Other design elements support this atmosphere. Jeffrey E. Salzberg’s lighting seems too dim at times, but dark themes and nighttime scenes merit the murky blues and greens. Sound designer Shawn Sturdevant supplies crickets aplenty to summon up steamy evenings. And Cora Fauser’s costumes provide an eloquent shorthand to Maycomb social station. Overalls and shoes speak for a character before he utters a line of dialogue.
To Kill a Mockingbird confronts painful issues that were still getting people killed when the book was first published in 1960. The gentle first-person narrator makes the difficult subject matter accessible. She weaves wisdom and wistfulness into her account, but mostly just tells the tale. When LNT staged this show in 2008, Anna Soloway played the adult Jean Louise exactly this way: a calm, almost spectral presence who helps the story unfurl.
As the current Jean Louise, Keenan often disrupts rather than facilitates the reverie that the production elements establish. Her stage presence is sometimes stiff, her Southern drawl syrupy and clichéd, with melodramatic diction that stresses every other word. It’s difficult to see this narrator as the adult version of the impish, impetuous Scout.
And Libby Belitsos does make a wickedly willful Scout. She bounds barefoot around the stage with a tomboy’s rambunctious physical energy. At the same time, her eyes flash with the smarts brewing beneath her oft-furrowed brow.
The cast’s other kids perform well, too. As lanky Jem, Altan Cross demonstrates big-brother protectiveness and swagger. Angus Fraser’s pint-sized Dill manifests cheeky, pre-professorial confidence. (Lee based Dill on her pal Truman Capote.) The trio, however, is occasionally ill served by the directors. Several times, blocking turns the kids’ backs to the audience, which makes dialogue difficult to hear.
As Atticus, Kim Bent excels at displaying the father’s deep connection to his children. His low-key performance mirrors the lawyer’s laconic nature. As Calpurnia, dL Sams wonderfully portrays a no-nonsense maternal figure — the sharp housekeeper who really rules the roost.
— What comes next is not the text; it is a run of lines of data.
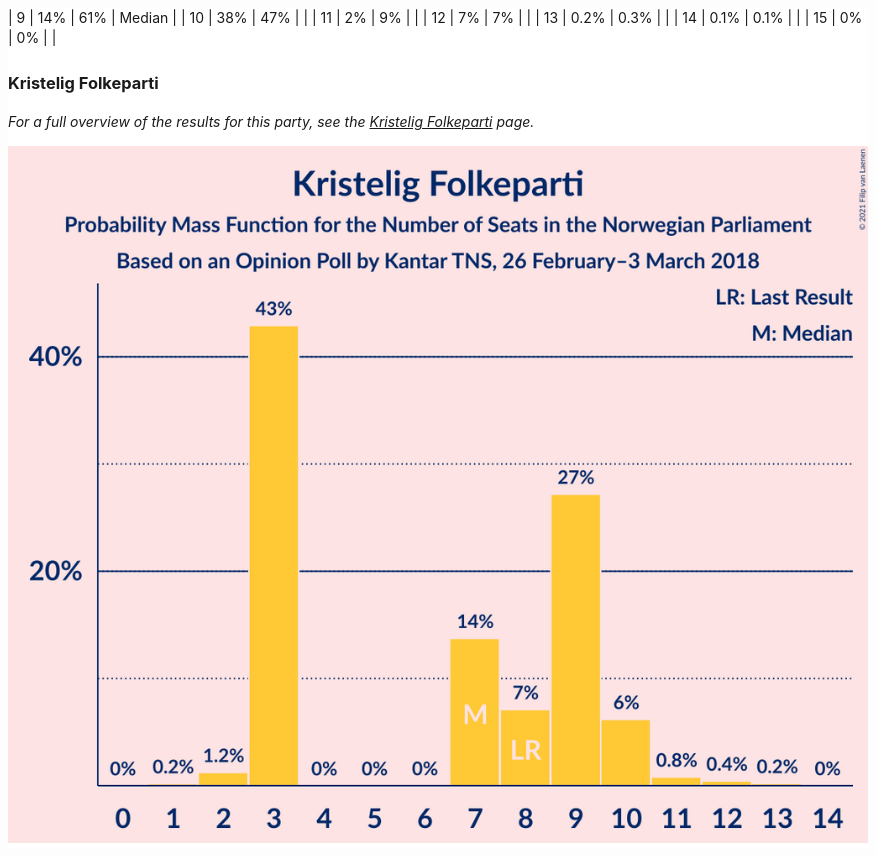 | 9 | 14% | 61% | Median |
| 10 | 38% | 47% |  |
| 11 | 2% | 9% |  |
| 12 | 7% | 7% |  |
| 13 | 0.2% | 0.3% |  |
| 14 | 0.1% | 0.1% |  |
| 15 | 0% | 0% |  |

### Kristelig Folkeparti

*For a full overview of the results for this party, see the [Kristelig Folkeparti](party-kristeligfolkeparti.html) page.*

![Graph with seats probability mass function not yet produced](2018-03-03-KantarTNS-seats-pmf-kristeligfolkeparti.png "Seats Probability Mass Function")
A quartet of local faves shines in supporting roles. Edgar Lee Davis plays wrongly accused Tom with quiet dignity. Tim Tavcar makes an imperious Judge Taylor. Mark Roberts, as the sheriff, wrestles thoughtfully with the summer’s crimes, and his conscience. As the odious Bob Ewell, who testifies against Tom, Robert Nuner hisses and spits like a cornered cobra.
LNT’s 2008 Mockingbird scored a home run. It’s dangerous to remount a show when such a well-done version remains fresh in the audience’s mind. We treasure our vision of beloved books. But the memory of a perfect play lingers, too.